The second exception: if you do actually know the person. These two exceptions of course can be overruled, if you know the person and still want to make the person mad, or if you don't know the person but want to continue to converse. Or if you're momentarily possessed and can't be held accountable for your own actions. That'd overrule pretty much anything you wanted to do, I'm sure.

Now, if it's someone that you don't know, and if it's someone that you only had like a one-in-a-bazillion chance of knowing in the first place, the second exception obviously hasn't been met. The former likely wouldn't either, people that have some concept of probabilities are generally much more worth talking to. Otherwise, it's going to take a year as you go through all the people ever known, trying to find someone that the two of you know in common. It'd be so much easier in that case to just use Orkut.

But as I said, I found one of the first exceptions.
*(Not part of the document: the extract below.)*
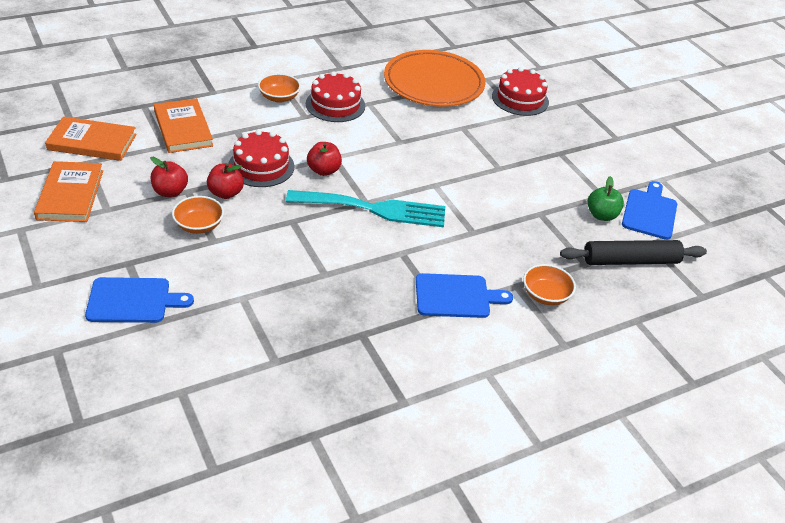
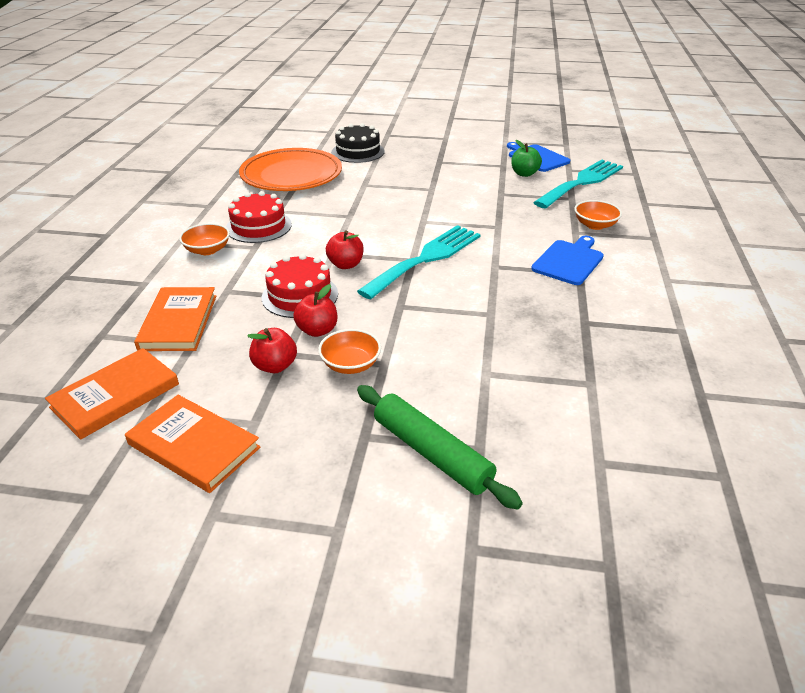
camera: 50 degrees left, 5 degrees down
(133, 300) = (432, 453): blue cutting board -> green rolling pin
(183, 128) = (178, 322): orange book -> orange book turned 75 degrees clockwise
(520, 99) = (358, 152): red cake -> black cake
(630, 261) = (581, 182): black rolling pin -> turquoise fork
I actually knew the guy. But as that'd only happened once before, I had no clue what to do. I figure it's probably best to just mumble something seemingly coherent and back off slowly, don't give your conversational partner the chance to know who to talk to to dig up dirt on you.
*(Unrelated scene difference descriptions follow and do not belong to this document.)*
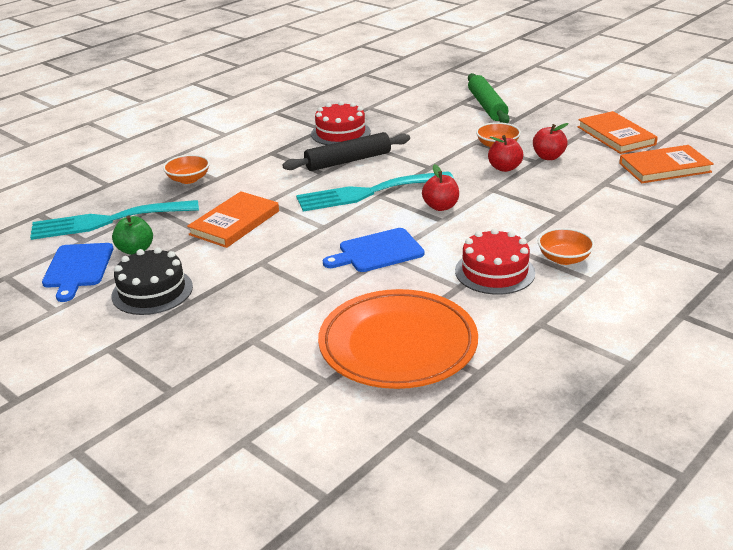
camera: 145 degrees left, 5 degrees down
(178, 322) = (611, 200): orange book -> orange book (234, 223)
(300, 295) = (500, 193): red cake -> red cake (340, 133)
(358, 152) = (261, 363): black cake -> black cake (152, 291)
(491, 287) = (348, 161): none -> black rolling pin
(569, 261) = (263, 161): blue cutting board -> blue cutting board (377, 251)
Of course, I'm sure there're exceptions to this rule.

Tuesday, June 01, 2004

The Dark Side

I have turned an odd shade of red. Not everywhere, a bit on my arms and neck, but most annoyingly, the tops of my feet have these big red splotches. Now normally, when I've had a sunburn, I haven't minded. In fact, while being a camp counselor, it was actually rather fun. Kids love climbing on peoples' backs, but for some reason they decided they shouldn't climb on my back /because/ I had a sunburn. Even though most sunburns tend to be ignorable.

It's hard to ignore a sunburn on your feet though. If I walked around barefooted, I could probably manage, but I'm not sure that my coworkers would much appreciate it. So I'll just suffer through.

But really, you can't even wear loose socks or shoes to prevent too much contact with the sunburn. Every step you take, the top of your foot lifts up your shoe, pressing your sock more strongly against the burnt portion of your foot. Causing it to tingle rather uncomfortably.

Sure, sunburns are still livable. It might be a pain without a purpose, but at least I know it's pain due to my own stupidity. Even though I did use sunblock, I still should know better than to go outside. Every step I take I'll just be reminded why it's preferable to hide in front of a computer screen than it is to brave the big blue room. And so, inside I will stay, laughing at all the people I see walking by in the sunlight, amused, knowing that they're going to get home and be bright red, mad at themselves for forgetting to also refrain from going into the sun.

And then I see the plants, the trees, and realize that if we could manage to evolve past this, we'd have to spend all day in the sun. And I wonder. Will we be immune to sunburns before or after we begin to photosynthesize?

Or maybe life would be better if I just moved to the dark side of the moon.